Synthesis, Crystal Structure, and Stability of Cubic Li _{7– x} La ₃Zr _{2– x} Bi _x O ₁₂

Li oxide garnets are among the most promising candidates for solid-state electrolytes in novel Li ion and Li metal based battery concepts. Cubic Li ₇La ₃Zr ₂O ₁₂ stabilized by a partial substitution of Zr ⁴⁺ by Bi ⁵⁺ has not been the focus of research yet, despite the fact that Bi ⁵⁺ would be a cost-effective alternative to other stabilizing cations such as Nb ⁵⁺ and Ta ⁵⁺. In this study, Li _{7– x} La ₃Zr _{2– x} Bi _x O ₁₂ ( x = 0.10, 0.20, ..., 1.00) was prepared by a low-temperature solid-state synthesis route. The samples have been characterized by a rich portfolio of techniques, including scanning electron microscopy, X-ray powder diffraction, neutron powder diffraction, Raman spectroscopy, and ⁷Li NMR spectroscopy. Pure-phase cubic garnet samples were obtained for x ≥ 0.20. The introduction of Bi ⁵⁺ leads to an increase in the unit-cell parameters. Samples are sensitive to air, which causes the formation of LiOH and Li ₂CO ₃ and the protonation of the garnet phase, leading to a further increase in the unit-cell parameters.

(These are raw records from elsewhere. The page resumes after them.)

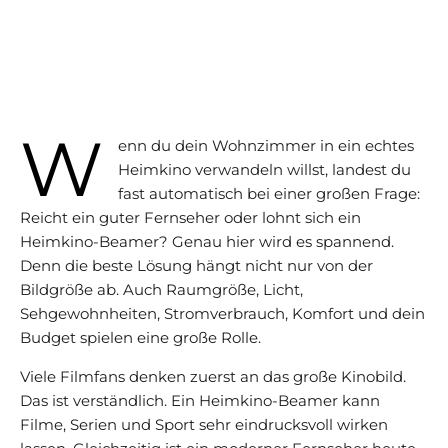
W
enn du dein Wohnzimmer in ein echtes
Heimkino verwandeln willst, landest du
fast automatisch bei einer großen Frage:
Reicht ein guter Fernseher oder lohnt sich ein
Heimkino-Beamer? Genau hier wird es spannend.
Denn die beste Lösung hängt nicht nur von der
Bildgröße ab. Auch Raumgröße, Licht,
Sehgewohnheiten, Stromverbrauch, Komfort und dein
Budget spielen eine große Rolle.
Viele Filmfans denken zuerst an das große Kinobild.
Das ist verständlich. Ein Heimkino-Beamer kann
Filme, Serien und Sport sehr eindrucksvoll wirken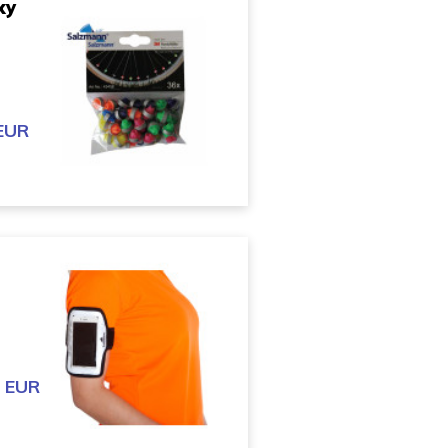
ky
 EUR
4 EUR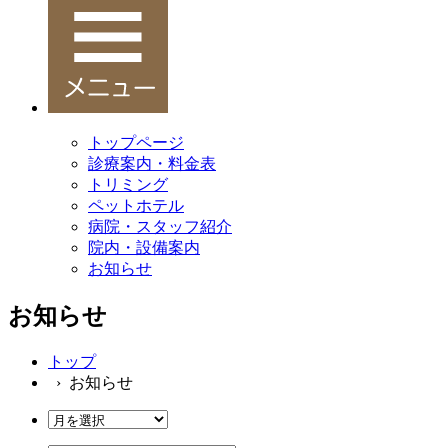
トップページ
診療案内・料金表
トリミング
ペットホテル
病院・スタッフ紹介
院内・設備案内
お知らせ
お知らせ
トップ
› お知らせ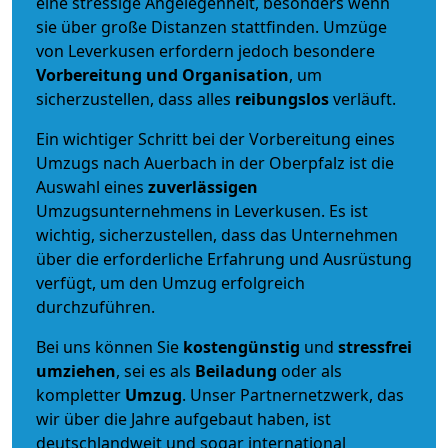
eine stressige Angelegenheit, besonders wenn
sie über große Distanzen stattfinden. Umzüge
von Leverkusen erfordern jedoch besondere
Vorbereitung und Organisation
, um
sicherzustellen, dass alles
reibungslos
verläuft.
Ein wichtiger Schritt bei der Vorbereitung eines
Umzugs nach Auerbach in der Oberpfalz ist die
Auswahl eines
zuverlässigen
Umzugsunternehmens in Leverkusen. Es ist
wichtig, sicherzustellen, dass das Unternehmen
über die erforderliche Erfahrung und Ausrüstung
verfügt, um den Umzug erfolgreich
durchzuführen.
Bei uns können Sie
kostengünstig
und
stressfrei
umziehen
, sei es als
Beiladung
oder als
kompletter
Umzug
. Unser Partnernetzwerk, das
wir über die Jahre aufgebaut haben, ist
deutschlandweit und sogar international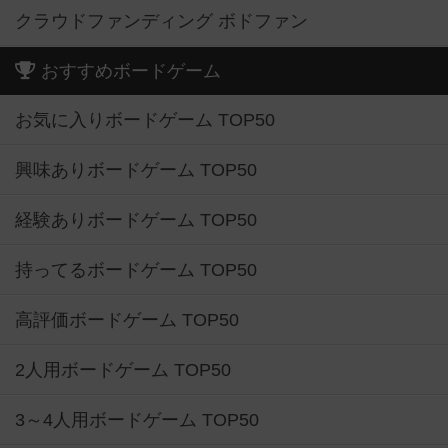
クラウドファンディング ボドファン
おすすめボードゲーム
お気に入りボードゲーム TOP50
興味ありボードゲーム TOP50
経験ありボードゲーム TOP50
持ってるボードゲーム TOP50
高評価ボードゲーム TOP50
2人用ボードゲーム TOP50
3～4人用ボードゲーム TOP50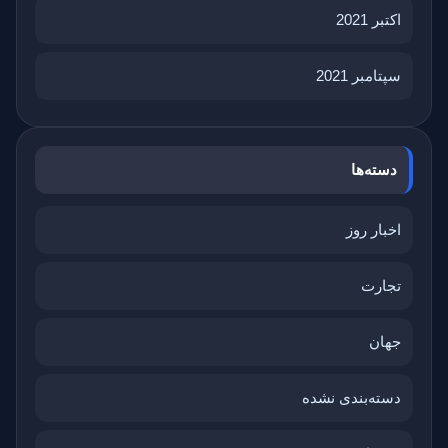
اکتبر 2021
سپتامبر 2021
دسته‌ها
اخبار روز
تجارت
جهان
دسته‌بندی نشده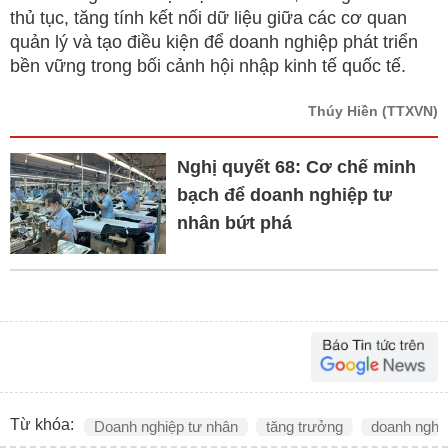
thủ tục, tăng tính kết nối dữ liệu giữa các cơ quan
quản lý và tạo điều kiện để doanh nghiệp phát triển
bền vững trong bối cảnh hội nhập kinh tế quốc tế.
Thúy Hiền
(TTXVN)
Nghị quyết 68: Cơ chế minh
bạch để doanh nghiệp tư
nhân bứt phá
Từ khóa:
Doanh nghiệp tư nhân
tăng trưởng
doanh nghi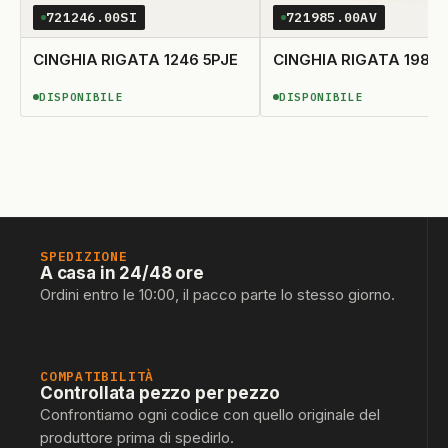
721246.00SI
721985.00AV
CINGHIA RIGATA 1246 5PJE
CINGHIA RIGATA 1985 
DISPONIBILE
DISPONIBILE
DISPONIBILE
DISPONIBILE
SPEDIZIONE
A casa in 24/48 ore
Ordini entro le 10:00, il pacco parte lo stesso giorno.
COMPATIBILITÀ
Controllata pezzo per pezzo
Confrontiamo ogni codice con quello originale del
produttore prima di spedirlo.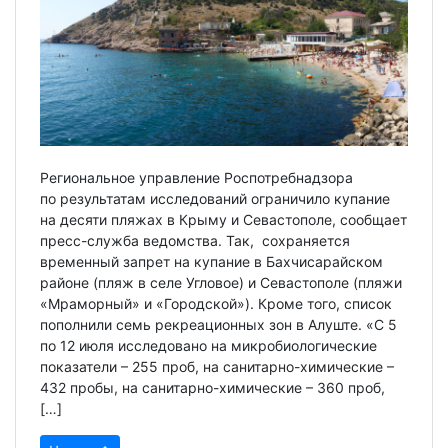
Региональное управление Роспотребнадзора
по результатам исследований ограничило купание
на десяти пляжах в Крыму и Севастополе, сообщает
пресс-служба ведомства. Так, сохраняется
временный запрет на купание в Бахчисарайском
районе (пляж в селе Угловое) и Севастополе (пляжи
«Мраморный» и «Городской»). Кроме того, список
пополнили семь рекреационных зон в Алуште. «С 5
по 12 июля исследовано на микробиологические
показатели – 255 проб, на санитарно-химические –
432 пробы, на санитарно-химические – 360 проб,
[…]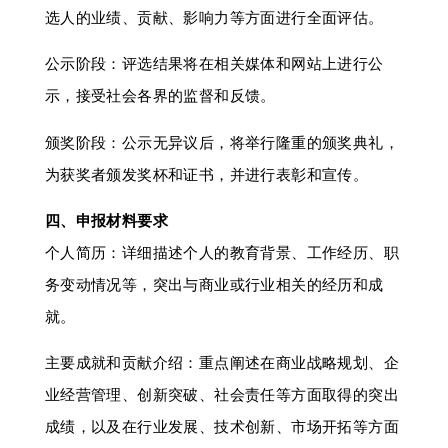
选人的业绩、贡献、影响力等方面进行全面评估。
公示阶段：评选结果将在相关媒体和网站上进行公
示，接受社会各界的监督和反馈。
颁奖阶段：公示无异议后，将举行隆重的颁奖典礼，
为获奖者颁发奖杯和证书，并进行表彰和宣传。
四、申报材料要求
个人简历：详细描述个人的教育背景、工作经历、职
务变动情况等，突出与商业或行业相关的经历和成
就。
主要成就和贡献介绍：重点阐述在商业战略规划、企
业经营管理、创新突破、社会责任等方面取得的突出
成绩，以及在行业发展、技术创新、市场开拓等方面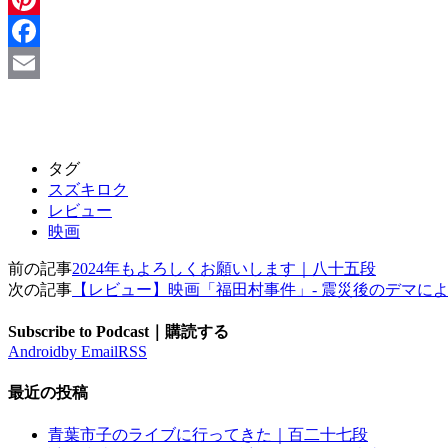
Pinterest
Facebook
Email
タグ
スズキロク
レビュー
映画
前の記事
2024年もよろしくお願いします｜八十五段
次の記事
【レビュー】映画「福田村事件」- 震災後のデマに
Subscribe to Podcast｜購読する
Android
by Email
RSS
最近の投稿
青葉市子のライブに行ってきた｜百二十七段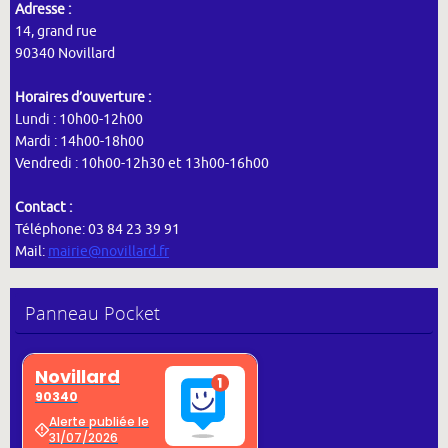
Adresse :
14, grand rue
90340 Novillard
Horaires d’ouverture :
Lundi : 10h00-12h00
Mardi : 14h00-18h00
Vendredi : 10h00-12h30 et 13h00-16h00
Contact :
Téléphone: 03 84 23 39 91
Mail:
mairie@novillard.fr
Panneau Pocket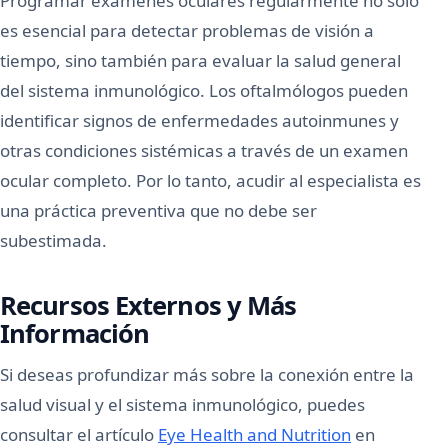
Programar exámenes oculares regularmente no solo
es esencial para detectar problemas de visión a
tiempo, sino también para evaluar la salud general
del sistema inmunológico. Los oftalmólogos pueden
identificar signos de enfermedades autoinmunes y
otras condiciones sistémicas a través de un examen
ocular completo. Por lo tanto, acudir al especialista es
una práctica preventiva que no debe ser
subestimada.
Recursos Externos y Más
Información
Si deseas profundizar más sobre la conexión entre la
salud visual y el sistema inmunológico, puedes
consultar el artículo
Eye Health and Nutrition
en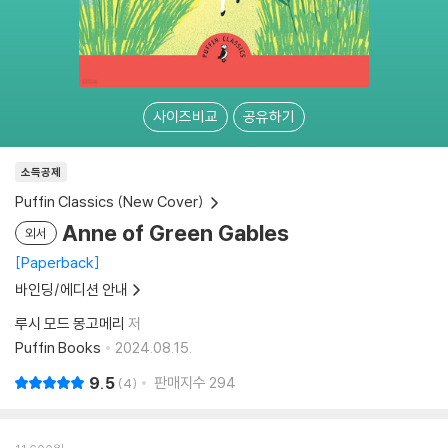
사이즈비교
공유하기
소득공제
Puffin Classics (New Cover)
Anne of Green Gables
외서
Paperback
바인딩/에디션 안내
루시 모드 몽고메리
저
Puffin Books
2024.08.15.
9.5
판매지수
294
4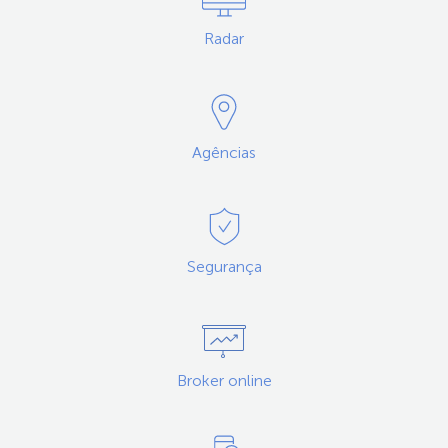
Radar
Agências
Segurança
Broker online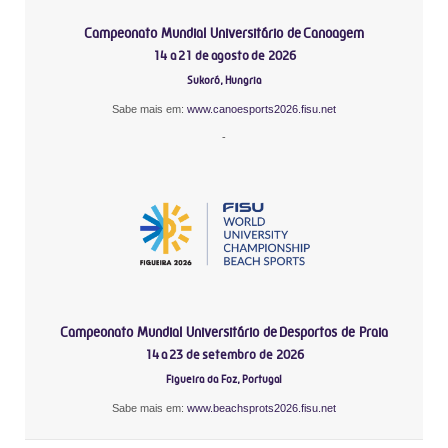
Campeonato Mundial Universitário de Canoagem
14 a 21 de agosto de 2026
Sukoró, Hungria
Sabe mais em:
www.canoesports2026.fisu.net
-
Campeonato Mundial Universitário de Desportos de Praia
14 a 23 de setembro de 2026
Figueira da Foz, Portugal
Sabe mais em:
www.beachsprots2026.fisu.net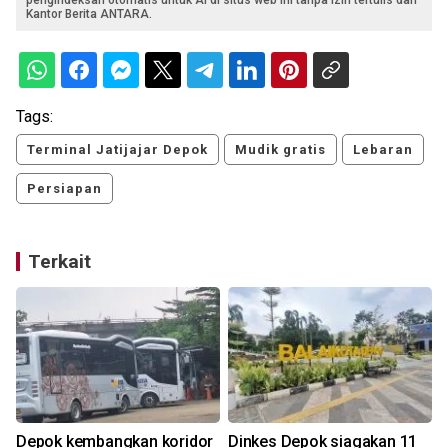
Kantor Berita ANTARA.
Tags:
Terminal Jatijajar Depok
Mudik gratis
Lebaran
Persiapan
Terkait
Depok kembangkan koridor
Dinkes Depok siagakan 11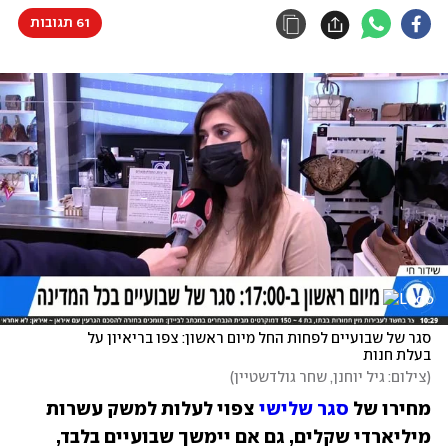
61 תגובות
סגר של שבועיים לפחות החל מיום ראשון: צפו בריאיון על 
בעלת חנות
(
צילום: גיל יוחנן, שחר גולדשטיין
)
מחירו של 
סגר שלישי
 צפוי לעלות למשק עשרות 
מיליארדי שקלים, גם אם יימשך שבועיים בלבד, 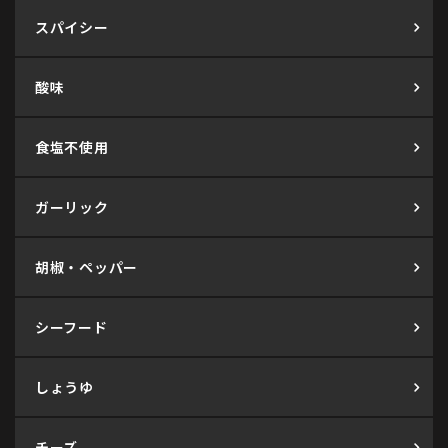
スパイシー
酸味
食塩不使用
ガーリック
胡椒・ペッパー
シーフード
しょうゆ
チーズ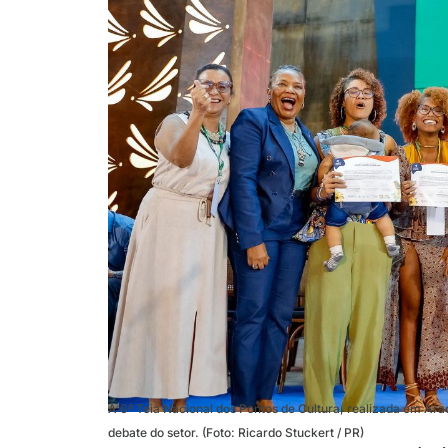
A 6ª Teia Nacional dos Pontos de Cultura, realizada em Ara
debate do setor. (Foto: Ricardo Stuckert / PR)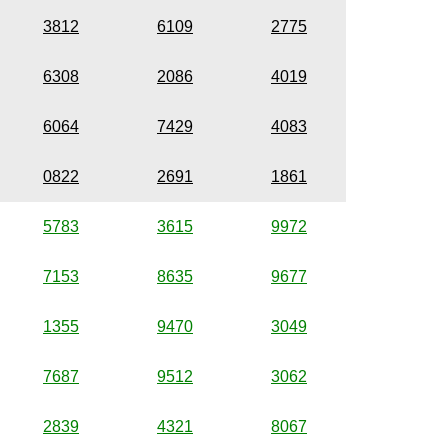
3812
6109
2775
6308
2086
4019
6064
7429
4083
0822
2691
1861
5783
3615
9972
7153
8635
9677
1355
9470
3049
7687
9512
3062
2839
4321
8067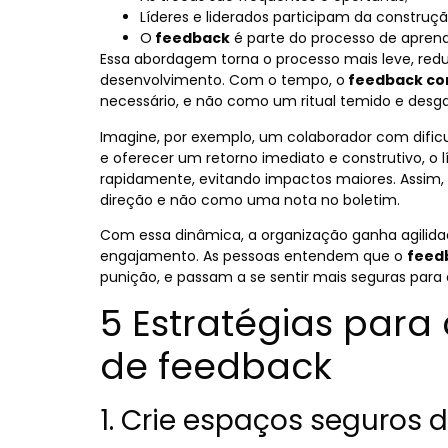
Líderes e liderados participam da constru
O
feedback
é parte do processo de aprend
Essa abordagem torna o processo mais leve, red
desenvolvimento. Com o tempo, o
feedback co
necessário, e não como um ritual temido e desg
Imagine, por exemplo, um colaborador com dificu
e oferecer um retorno imediato e construtivo, o l
rapidamente, evitando impactos maiores. Assim,
direção e não como uma nota no boletim.
Com essa dinâmica, a organização ganha agilida
engajamento. As pessoas entendem que o
feed
punição, e passam a se sentir mais seguras para 
5 Estratégias para
de feedback
1. Crie espaços seguros 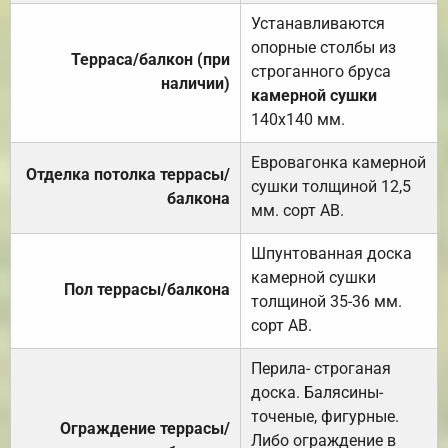
Устанавливаются
опорные столбы из
Терраса/балкон (при
строганного бруса
наличии)
камерной сушки
140х140 мм.
Евровагонка камерной
Отделка потолка террасы/
сушки толщиной 12,5
балкона
мм. сорт АВ.
Шпунтованная доска
камерной сушки
Пол террасы/балкона
толщиной 35-36 мм.
сорт АВ.
Перила- строганая
доска. Балясины-
точеные, фигурные.
Ограждение террасы/
Либо ограждение в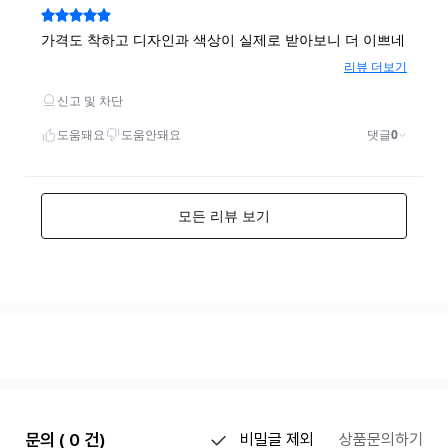
문의 ( 0 건)
비밀글 제외
상품문의하기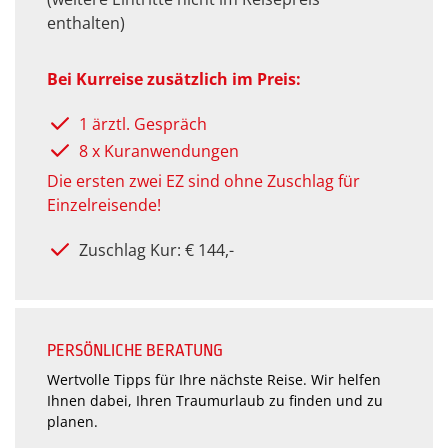
enthalten)
Bei Kurreise zusätzlich im Preis:
1 ärztl. Gespräch
8 x Kuranwendungen
Die ersten zwei EZ sind ohne Zuschlag für
Einzelreisende!
Zuschlag Kur: € 144,-
PERSÖNLICHE BERATUNG
Wertvolle Tipps für Ihre nächste Reise. Wir helfen
Ihnen dabei, Ihren Traumurlaub zu finden und zu
planen.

The incorporation of Bi ⁵⁺ on the octahedral 16 a site was confirmed by Raman spectroscopy. ⁷Li NMR spectroscopy shows that fast Li ion dynamics are only observed for samples with high Bi ⁵⁺ contents.

The cubic modification of Li ₇La ₃Zr ₂O ₁₂ can be stabilized by a by a partial substitution of Zr ⁴⁺ by Bi ⁵⁺. The incorporation of Bi ⁵⁺ leads to an increase in the unit-cell parameters. Samples prepared by a low-temperature preparation route are sensitive to CO ₂ and H ₂O from air, causing a protonation of the garnet phase. ⁷Li NMR spectroscopy shows that fast translational Li ion dynamics are only observed for samples with high Bi ⁵⁺ contents.